— PASSAGE —
╭──
Slow down.  Actually, the more I think about it, stop altogether.  Let
understand what problem we are trying to solve before we proceed with cries
for the Avalonization of Axis.  In fact, take a deep breath of a good
helium/oxygen mixture as we are about to take a deep dive and I don't want
any heads exploding here.

Lets start with the concept of a pipeline.  Forget the limitations of an
individual JVM.  Forget the limitations of the language.  Forget the
limitations of your processor.  We are now defining a pipeline that spans
space.  A pipeline that also spans time.  In fact, it is nodes in the graph
need not only be computing resources, they can often be the invaluable
albeit unpredictable squishy entities that we call Homo Sapiens.  The unit
of exchange between these nodes are called documents.  If you can grasp
this picture, you understand the motivation for WSFL
(http://xml.coverpages.org/wsfl.html).

Now lets drop down a level.  Imagine a system architect trying to design
such a pipeline.  As much as possible, he or she needs predictable nodes.
╰──
— INFORMATION GIVEN —
╭──
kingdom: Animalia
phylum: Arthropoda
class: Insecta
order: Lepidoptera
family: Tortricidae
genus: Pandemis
╰──
— DESCRIPTION OF THE TASK —
Reproduce the passage on pipelines, starting at "Lets start with" and ending at "needs predictable nodes.".

— CORRECT RESPONSE —
Lets start with the concept of a pipeline.  Forget the limitations of an
individual JVM.  Forget the limitations of the language.  Forget the
limitations of your processor.  We are now defining a pipeline that spans
space.  A pipeline that also spans time.  In fact, it is nodes in the graph
need not only be computing resources, they can often be the invaluable
albeit unpredictable squishy entities that we call Homo Sapiens.  The unit
of exchange between these nodes are called documents.  If you can grasp
this picture, you understand the motivation for WSFL
(http://xml.coverpages.org/wsfl.html).

Now lets drop down a level.  Imagine a system architect trying to design
such a pipeline.  As much as possible, he or she needs predictable nodes.